Problem details: Lines from the one containing "focal_35mm: 23" through the final line of the records below are needed, copied exactly, with no pictures.

____ Given data

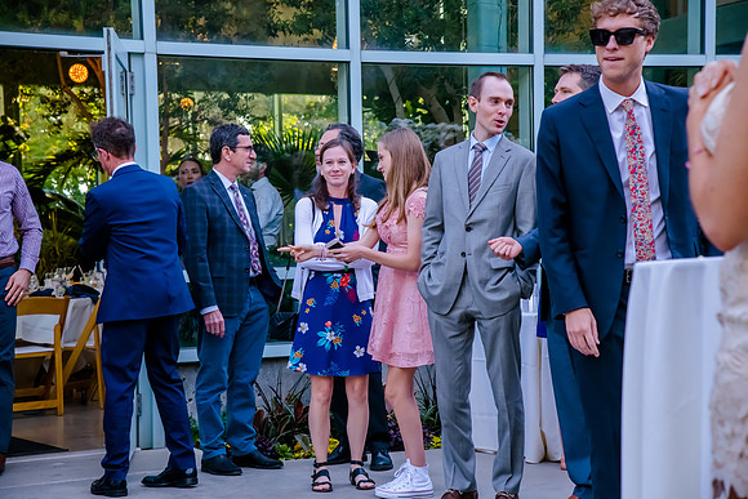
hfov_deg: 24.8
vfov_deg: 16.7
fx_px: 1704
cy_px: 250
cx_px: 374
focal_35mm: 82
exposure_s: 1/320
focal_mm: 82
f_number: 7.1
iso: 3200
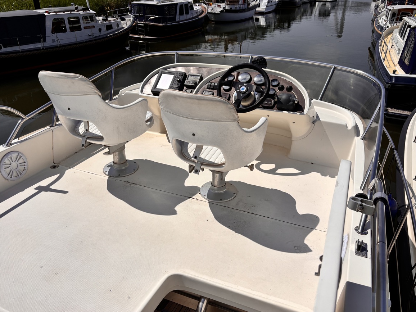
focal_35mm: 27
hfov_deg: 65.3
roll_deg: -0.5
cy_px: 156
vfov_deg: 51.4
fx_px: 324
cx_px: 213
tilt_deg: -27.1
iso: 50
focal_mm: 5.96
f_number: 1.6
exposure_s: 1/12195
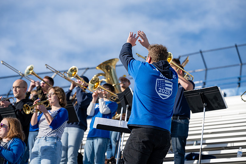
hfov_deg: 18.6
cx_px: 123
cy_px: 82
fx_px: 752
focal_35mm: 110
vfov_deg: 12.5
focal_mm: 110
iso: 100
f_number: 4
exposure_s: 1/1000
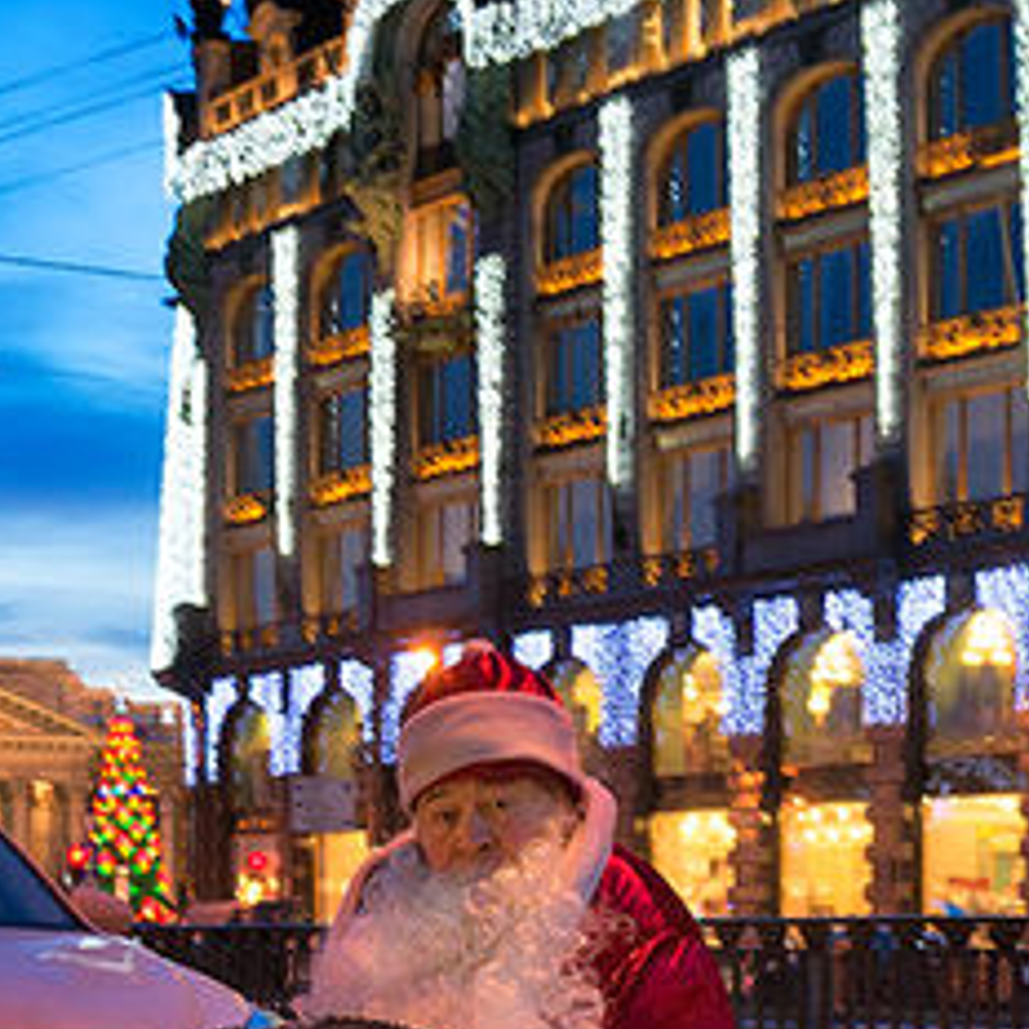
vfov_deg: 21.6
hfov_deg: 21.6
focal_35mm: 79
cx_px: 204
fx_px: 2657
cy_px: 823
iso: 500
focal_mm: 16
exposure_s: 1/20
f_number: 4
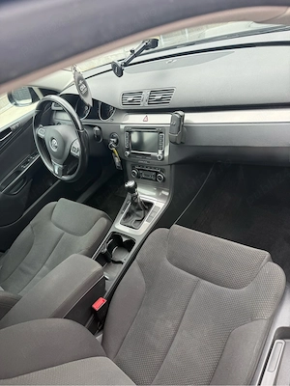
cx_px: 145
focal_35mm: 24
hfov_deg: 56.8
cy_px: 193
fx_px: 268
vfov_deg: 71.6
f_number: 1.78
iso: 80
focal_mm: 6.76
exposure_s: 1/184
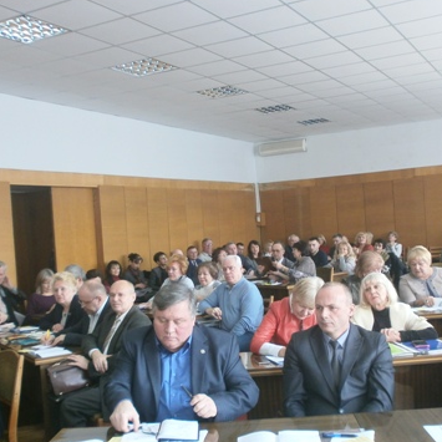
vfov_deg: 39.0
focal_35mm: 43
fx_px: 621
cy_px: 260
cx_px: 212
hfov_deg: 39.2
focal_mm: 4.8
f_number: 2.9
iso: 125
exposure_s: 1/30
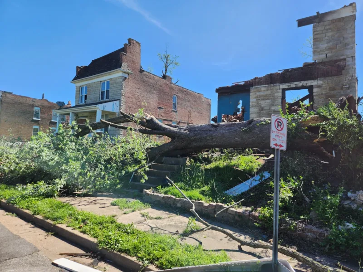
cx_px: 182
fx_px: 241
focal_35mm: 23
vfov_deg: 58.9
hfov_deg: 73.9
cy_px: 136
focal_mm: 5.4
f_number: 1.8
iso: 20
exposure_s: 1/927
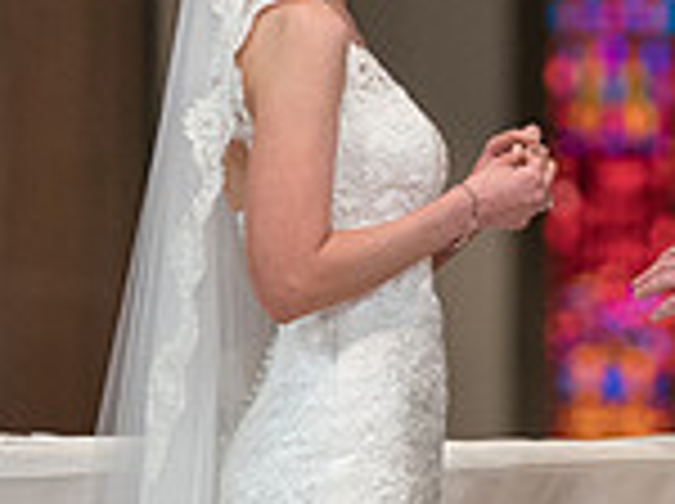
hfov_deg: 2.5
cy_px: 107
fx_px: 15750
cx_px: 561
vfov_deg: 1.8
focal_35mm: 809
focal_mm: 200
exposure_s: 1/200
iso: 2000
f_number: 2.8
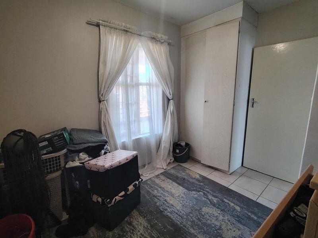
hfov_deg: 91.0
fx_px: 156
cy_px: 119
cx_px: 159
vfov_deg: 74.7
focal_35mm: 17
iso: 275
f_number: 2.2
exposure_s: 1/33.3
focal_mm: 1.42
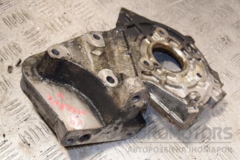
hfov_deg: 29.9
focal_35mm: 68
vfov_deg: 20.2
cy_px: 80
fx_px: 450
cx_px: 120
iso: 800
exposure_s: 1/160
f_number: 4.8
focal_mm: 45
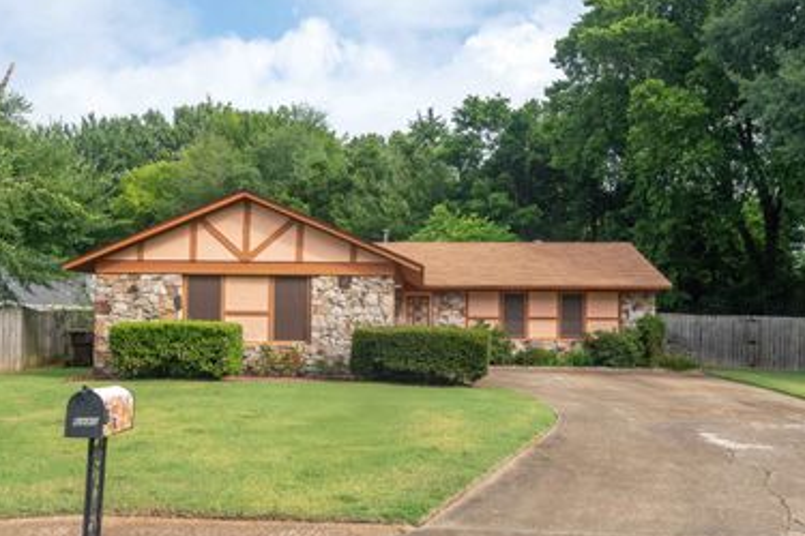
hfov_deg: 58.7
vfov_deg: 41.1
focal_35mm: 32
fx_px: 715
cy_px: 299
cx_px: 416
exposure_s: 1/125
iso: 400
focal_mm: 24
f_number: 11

________

Answer for the task:
focal_35mm: 23
vfov_deg: 58.9
hfov_deg: 73.9
cy_px: 136
focal_mm: 5.4
f_number: 1.8
iso: 20
exposure_s: 1/927
hfov_deg: 2.5
cy_px: 107
fx_px: 15750
cx_px: 561
vfov_deg: 1.8
focal_35mm: 809
focal_mm: 200
exposure_s: 1/200
iso: 2000
f_number: 2.8
hfov_deg: 91.0
fx_px: 156
cy_px: 119
cx_px: 159
vfov_deg: 74.7
focal_35mm: 17
iso: 275
f_number: 2.2
exposure_s: 1/33.3
focal_mm: 1.42
hfov_deg: 29.9
focal_35mm: 68
vfov_deg: 20.2
cy_px: 80
fx_px: 450
cx_px: 120
iso: 800
exposure_s: 1/160
f_number: 4.8
focal_mm: 45
hfov_deg: 58.7
vfov_deg: 41.1
focal_35mm: 32
fx_px: 715
cy_px: 299
cx_px: 416
exposure_s: 1/125
iso: 400
focal_mm: 24
f_number: 11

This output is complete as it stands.